- Die in der Schweiz regulierte Amina Bank ist eine Partnerschaft mit Mesh eingegangen, um die Funktionen und die Anbindung ihres Stablecoin-Netzwerks auf über 300 Anbieter zu erweitern.
Die Amina Bank (ehemals Seba Bank), eine in der Schweiz regulierte Kryptobank, erweitert ihre Präsenz im Ökosystem für Stablecoins und digitale Währungen durch eine bedeutende Partnerschaft. Am Donnerstag gab sie eine Integration mit Mesh bekannt, einem führenden Krypto-Zahlungsnetzwerk.
Was Mesh zu bieten hat
Durch die Partnerschaft können Aminas Kunden die Inhaberschaft ihrer Wallets einfacher verifizieren. Außerdem werden einheitliche, optimierte Abläufe für Einzahlungen von Stablecoins und anderen digitalen Währungen geboten.
Das System umfasst mehr als 300 Wallet-Anbieter und ist damit eine der umfassendsten Integrationen im Bereich des Bankings für digitale Währungen.
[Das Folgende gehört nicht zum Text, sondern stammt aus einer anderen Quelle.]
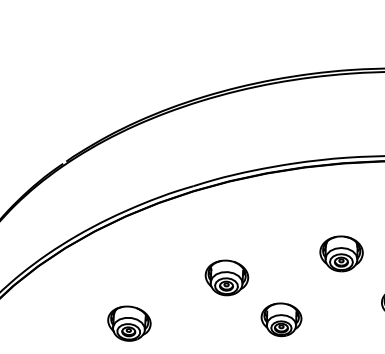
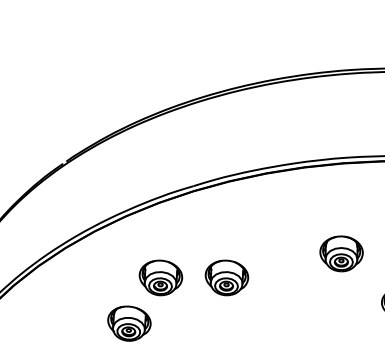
part at (160, 277): none -> present
part at (281, 319): present -> none
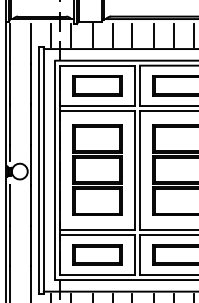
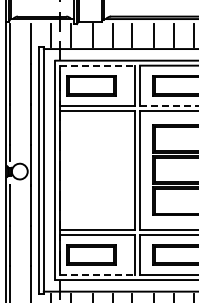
line at (98, 65): solid -> dashed
part at (97, 85) position: (97, 85) -> (91, 85)
line at (169, 105): solid -> dashed
part at (97, 169): present -> none
part at (97, 254) position: (97, 254) -> (91, 254)
line at (98, 275): solid -> dashed
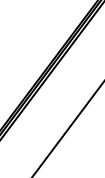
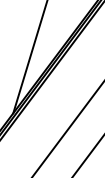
line at (29, 57): none -> present
line at (87, 156): none -> present
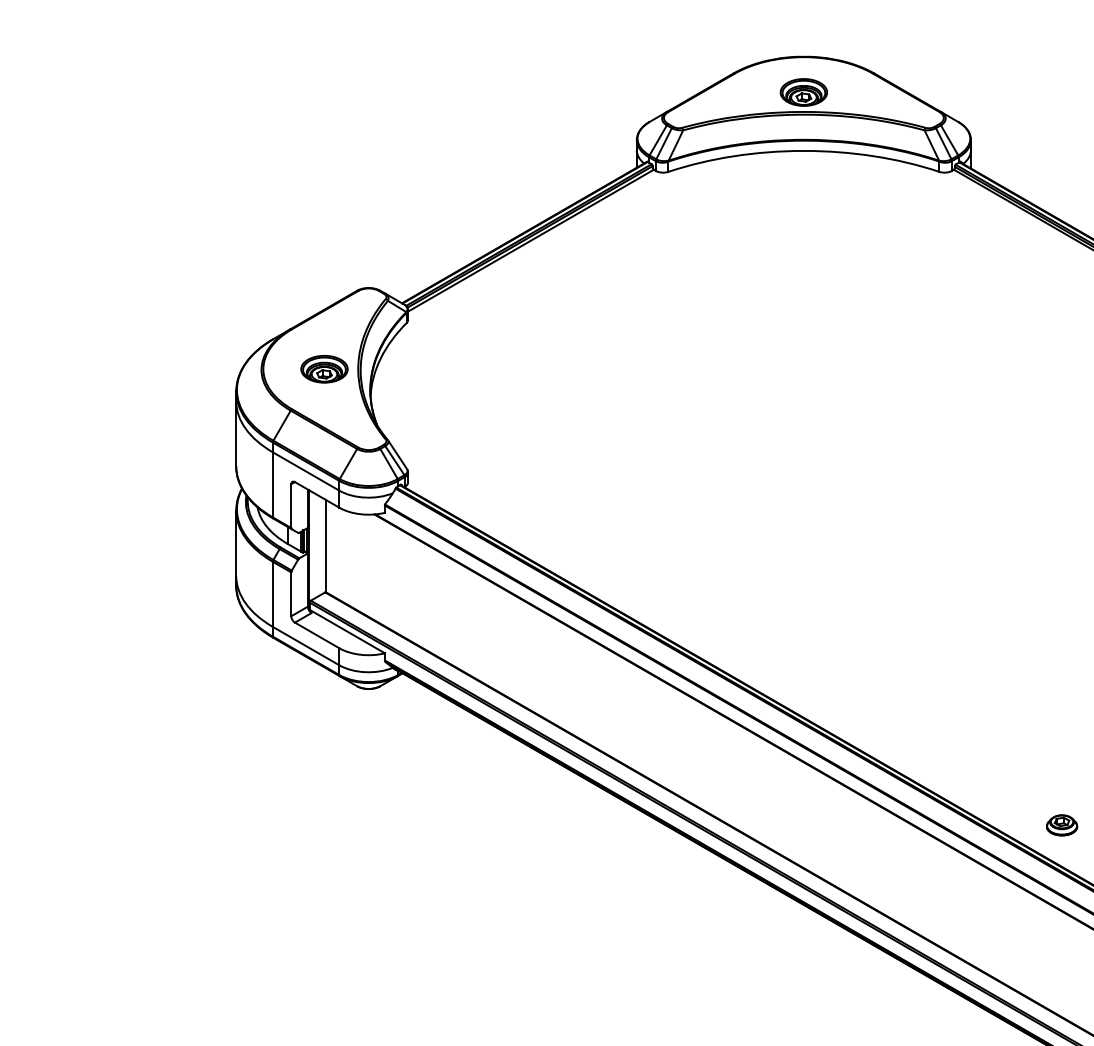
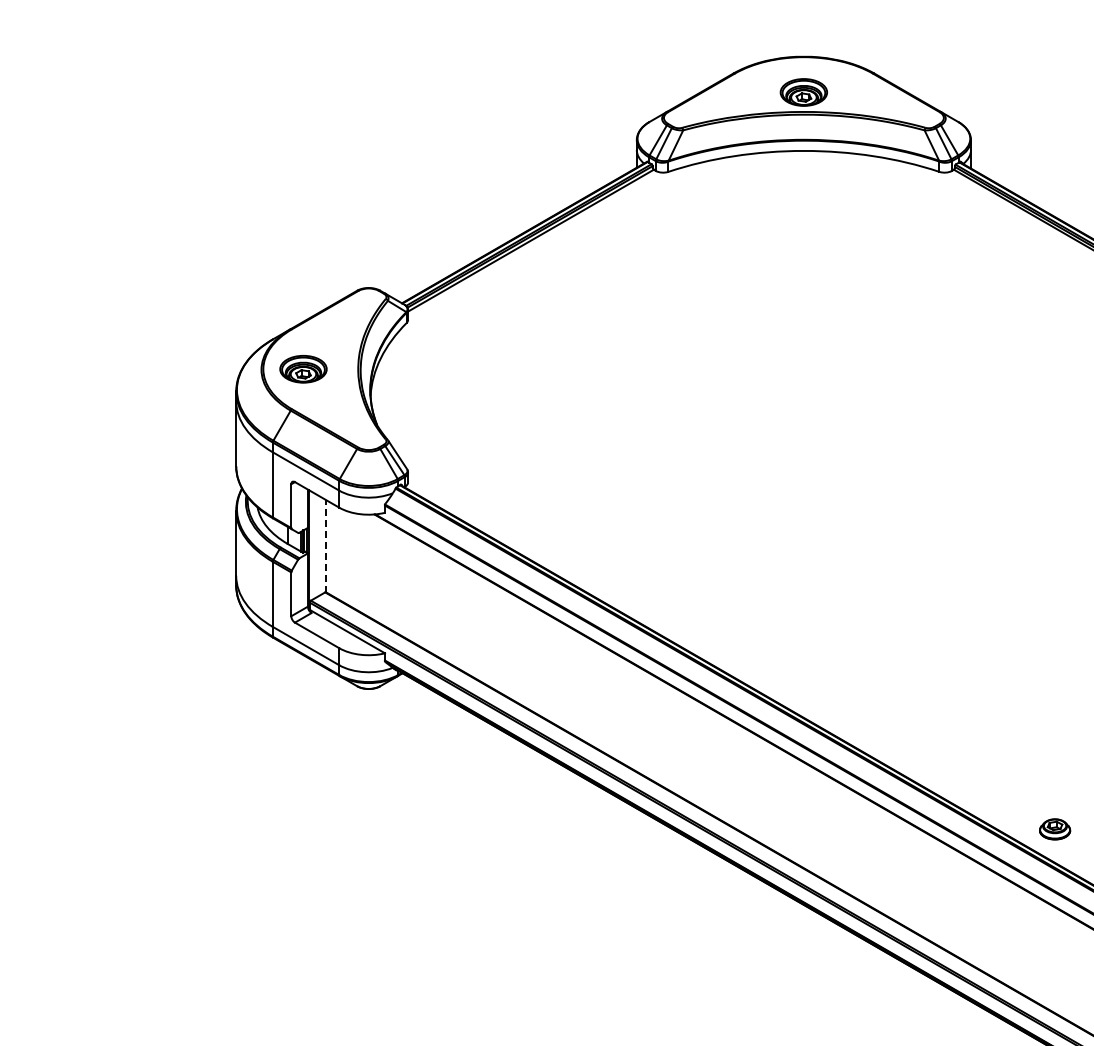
part at (324, 369) position: (324, 369) -> (303, 369)
line at (326, 545): solid -> dashed
part at (1062, 825) position: (1062, 825) -> (1055, 829)
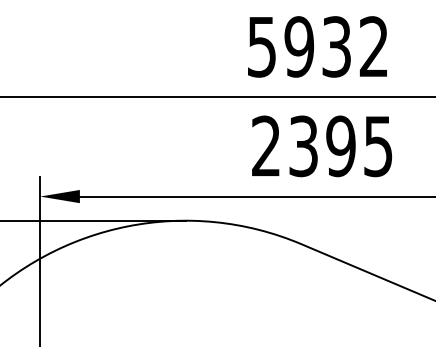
Die Zusammenarbeit beseitigt die Reibungsverluste und Risiken, die typischerweise mit dem manuellen Kopieren von Wallet-Adressen, dem ständigen Wechsel zwischen externen Tools und der Erfüllung von KYC-Anforderungen (Know Your Customer) bei jedem Schritt über mehrere Plattformen hinweg verbunden sind.
Reibungsverluste bei der Verifizierung von Stablecoin-Wallets und Einzahlungen reduzieren
Miles Harrison, Chief Product Officer bei Amina, betonte, dass es trotz der erheblichen Fortschritte, die Kryptowährungen bei der Akzeptanz von Kryptowährungen erzielt haben, immer noch viele umständliche Prozesse gibt. Das wird besonders deutlich, wenn Vermögenswerte zwischen verschiedenen Plattformen und regulierten Finanzinstituten bewegt werden.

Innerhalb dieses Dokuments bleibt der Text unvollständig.